An accelerated state of myosin-based actin motility

We use an in vitro motility assay to determine the biochemical basis for a hypermotile state of myosin-based actin sliding. It is widely assumed that the sole biochemical determinant of actin-sliding velocities, V, is actin-myosin detachment kinetics (1/tau(on)), yet we recently reported that, above a critical ATP concentration of similar to 100 mu M, V exceeds the detachment limit by more than 2-fold.

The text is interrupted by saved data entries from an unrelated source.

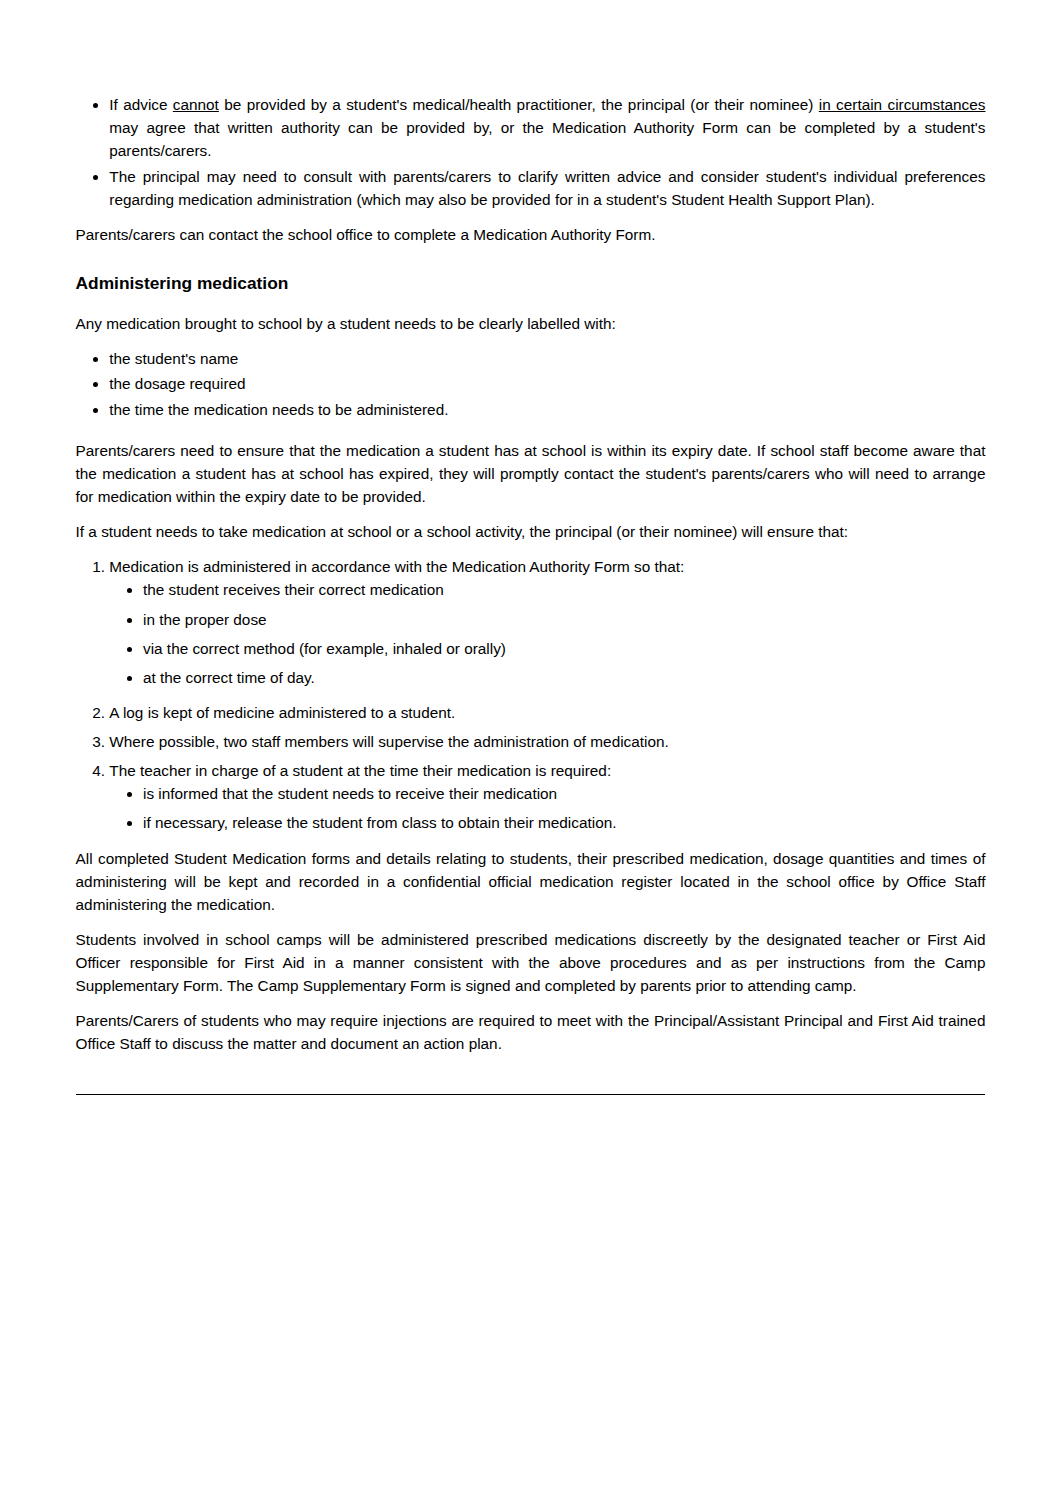If advice cannot be provided by a student's medical/health practitioner, the principal (or their nominee) in certain circumstances may agree that written authority can be provided by, or the Medication Authority Form can be completed by a student's parents/carers.
The principal may need to consult with parents/carers to clarify written advice and consider student's individual preferences regarding medication administration (which may also be provided for in a student's Student Health Support Plan).
Parents/carers can contact the school office to complete a Medication Authority Form.
Administering medication
Any medication brought to school by a student needs to be clearly labelled with:
the student's name
the dosage required
the time the medication needs to be administered.
Parents/carers need to ensure that the medication a student has at school is within its expiry date. If school staff become aware that the medication a student has at school has expired, they will promptly contact the student's parents/carers who will need to arrange for medication within the expiry date to be provided.
If a student needs to take medication at school or a school activity, the principal (or their nominee) will ensure that:
Medication is administered in accordance with the Medication Authority Form so that:
the student receives their correct medication
in the proper dose
via the correct method (for example, inhaled or orally)
at the correct time of day.
A log is kept of medicine administered to a student.
Where possible, two staff members will supervise the administration of medication.
The teacher in charge of a student at the time their medication is required:
is informed that the student needs to receive their medication
if necessary, release the student from class to obtain their medication.
All completed Student Medication forms and details relating to students, their prescribed medication, dosage quantities and times of administering will be kept and recorded in a confidential official medication register located in the school office by Office Staff administering the medication.
Students involved in school camps will be administered prescribed medications discreetly by the designated teacher or First Aid Officer responsible for First Aid in a manner consistent with the above procedures and as per instructions from the Camp Supplementary Form. The Camp Supplementary Form is signed and completed by parents prior to attending camp.
Parents/Carers of students who may require injections are required to meet with the Principal/Assistant Principal and First Aid trained Office Staff to discuss the matter and document an action plan.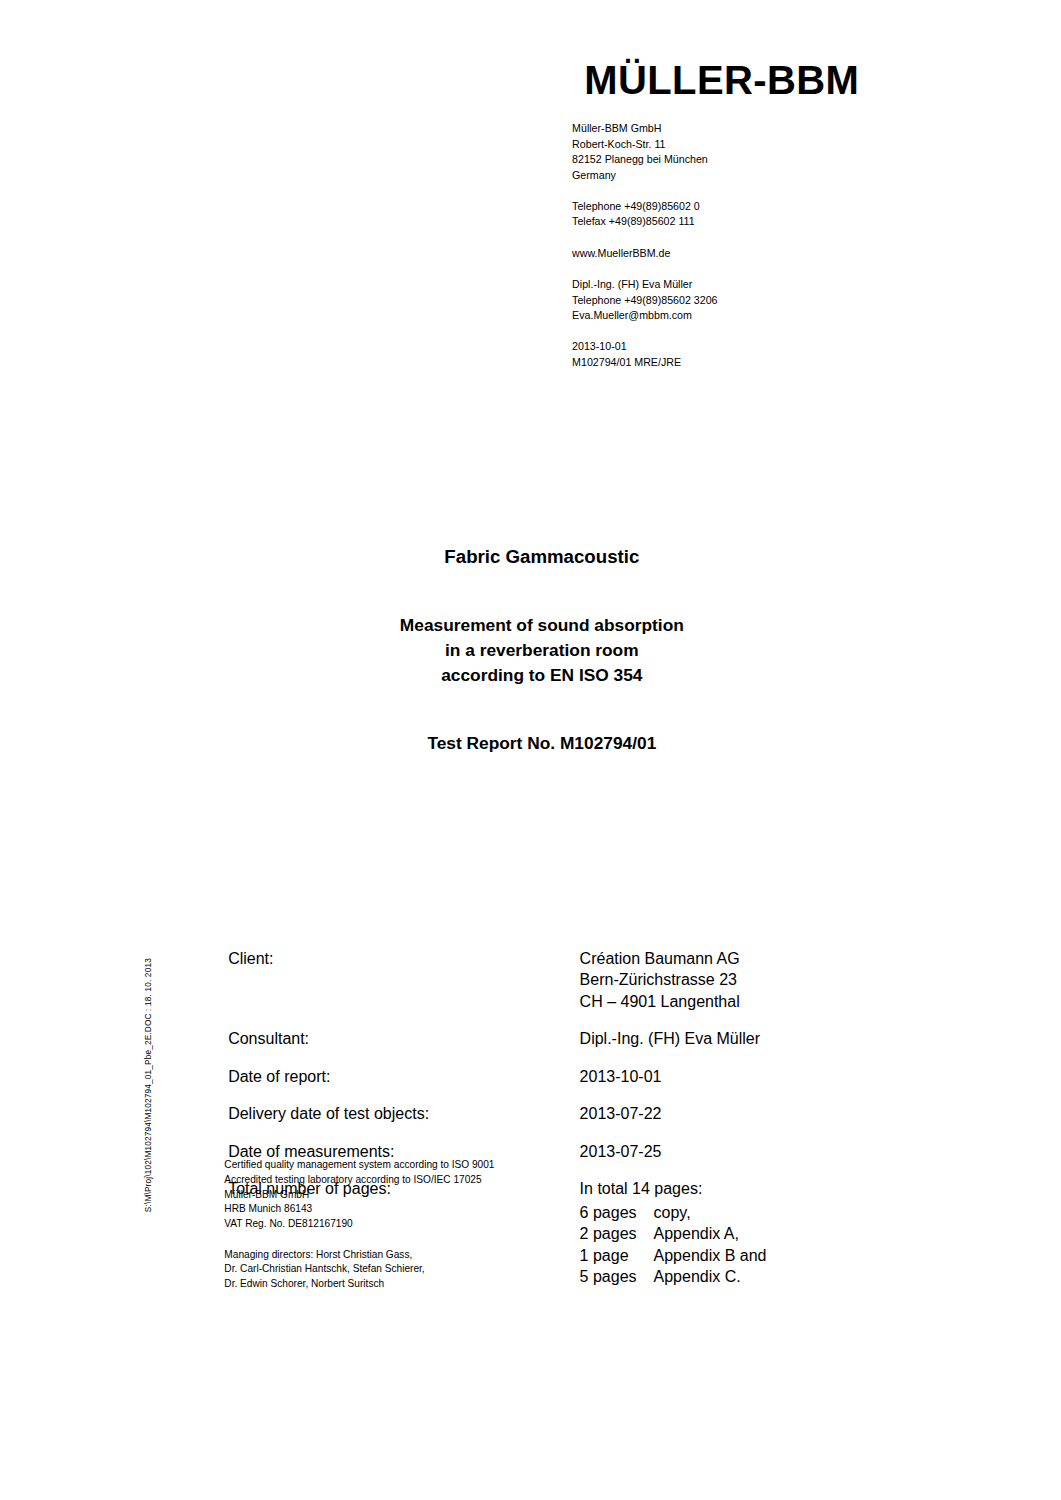S:\M\Proj\102\M102794\M102794_01_Pbe_2E.DOC : 18. 10. 2013
MÜLLER-BBM
Müller-BBM GmbH
Robert-Koch-Str. 11
82152 Planegg bei München
Germany
Telephone +49(89)85602 0
Telefax +49(89)85602 111
www.MuellerBBM.de
Dipl.-Ing. (FH) Eva Müller
Telephone +49(89)85602 3206
Eva.Mueller@mbbm.com
2013-10-01
M102794/01 MRE/JRE
Fabric Gammacoustic
Measurement of sound absorption
in a reverberation room
according to EN ISO 354
Test Report No. M102794/01
| Client: | Création Baumann AG Bern-Zürichstrasse 23 CH – 4901 Langenthal |
| Consultant: | Dipl.-Ing. (FH) Eva Müller |
| Date of report: | 2013-10-01 |
| Delivery date of test objects: | 2013-07-22 |
| Date of measurements: | 2013-07-25 |
| Total number of pages: | In total 14 pages: / 6 pages / copy, / / 2 pages / Appendix A, / / 1 page / Appendix B and / / 5 pages / Appendix C. / |
Certified quality management system according to ISO 9001
Accredited testing laboratory according to ISO/IEC 17025
Müller-BBM GmbH
HRB Munich 86143
VAT Reg. No. DE812167190
Managing directors: Horst Christian Gass,
Dr. Carl-Christian Hantschk, Stefan Schierer,
Dr. Edwin Schorer, Norbert Suritsch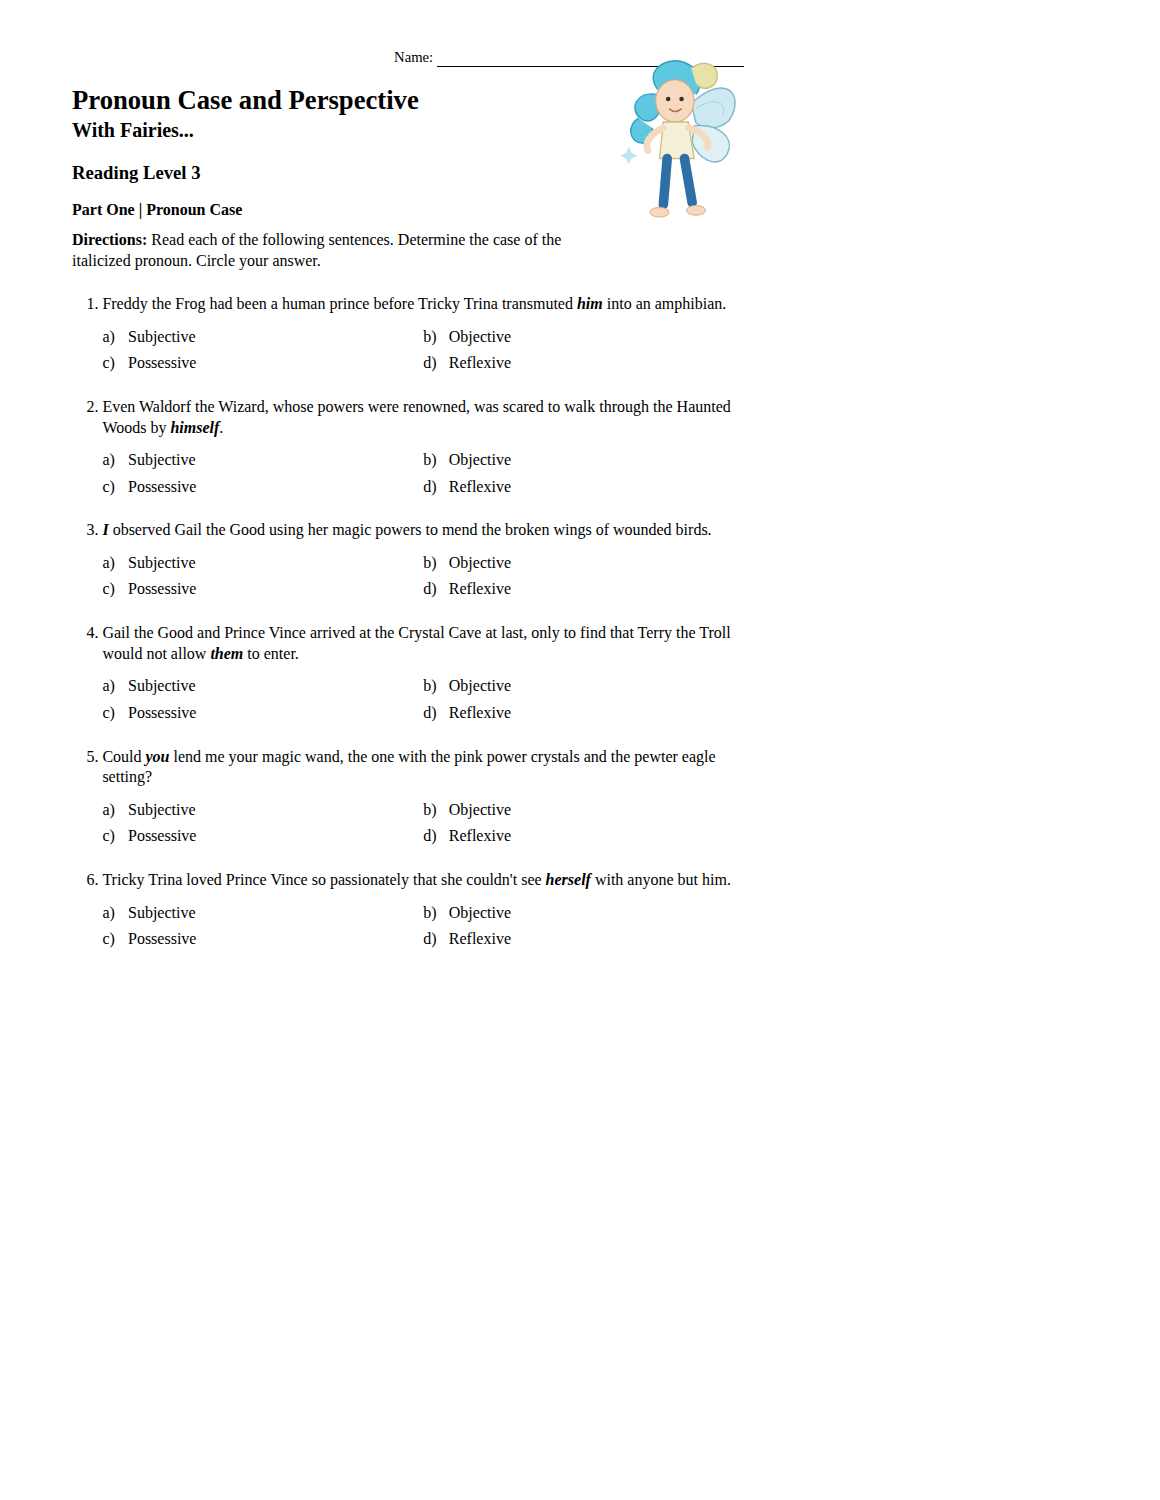Name:
Pronoun Case and Perspective
With Fairies...
Reading Level 3
Part One | Pronoun Case
Directions: Read each of the following sentences. Determine the case of the italicized pronoun. Circle your answer.
Freddy the Frog had been a human prince before Tricky Trina transmuted him into an amphibian.
| a) Subjective | b) Objective |
| c) Possessive | d) Reflexive |
Even Waldorf the Wizard, whose powers were renowned, was scared to walk through the Haunted Woods by himself.
| a) Subjective | b) Objective |
| c) Possessive | d) Reflexive |
I observed Gail the Good using her magic powers to mend the broken wings of wounded birds.
| a) Subjective | b) Objective |
| c) Possessive | d) Reflexive |
Gail the Good and Prince Vince arrived at the Crystal Cave at last, only to find that Terry the Troll would not allow them to enter.
| a) Subjective | b) Objective |
| c) Possessive | d) Reflexive |
Could you lend me your magic wand, the one with the pink power crystals and the pewter eagle setting?
| a) Subjective | b) Objective |
| c) Possessive | d) Reflexive |
Tricky Trina loved Prince Vince so passionately that she couldn't see herself with anyone but him.
| a) Subjective | b) Objective |
| c) Possessive | d) Reflexive |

To determine the biochemical basis for this hypermotile state, we measure the effects of ATP and inorganic phosphate, P-i, on V and observe that at low [ATP] V decreases as ln [P-i], whereas above 100 mu M ATP the hypermotile V is independent of P-i. The ln [P-i] dependence of V at low [ATP] is consistent with a macroscopic model of muscle shortening, similar to Hill's contractile component, which predicts that V varies linearly with an internal force (Hill's active state) that drives actin movement against the viscous drag of myosin heads strongly bound to actin (Hill's dashpot). At high [ATP], we suggest that the hypermotile V is caused by shear thinning of the resistive population of strongly bound myosin heads. Our data and analysis indicate that, in addition to contributions from tau(on) and myosin's step size, d, V is influenced by the biochemistry of myosin's working step as well as resistive properties of actin and myosin.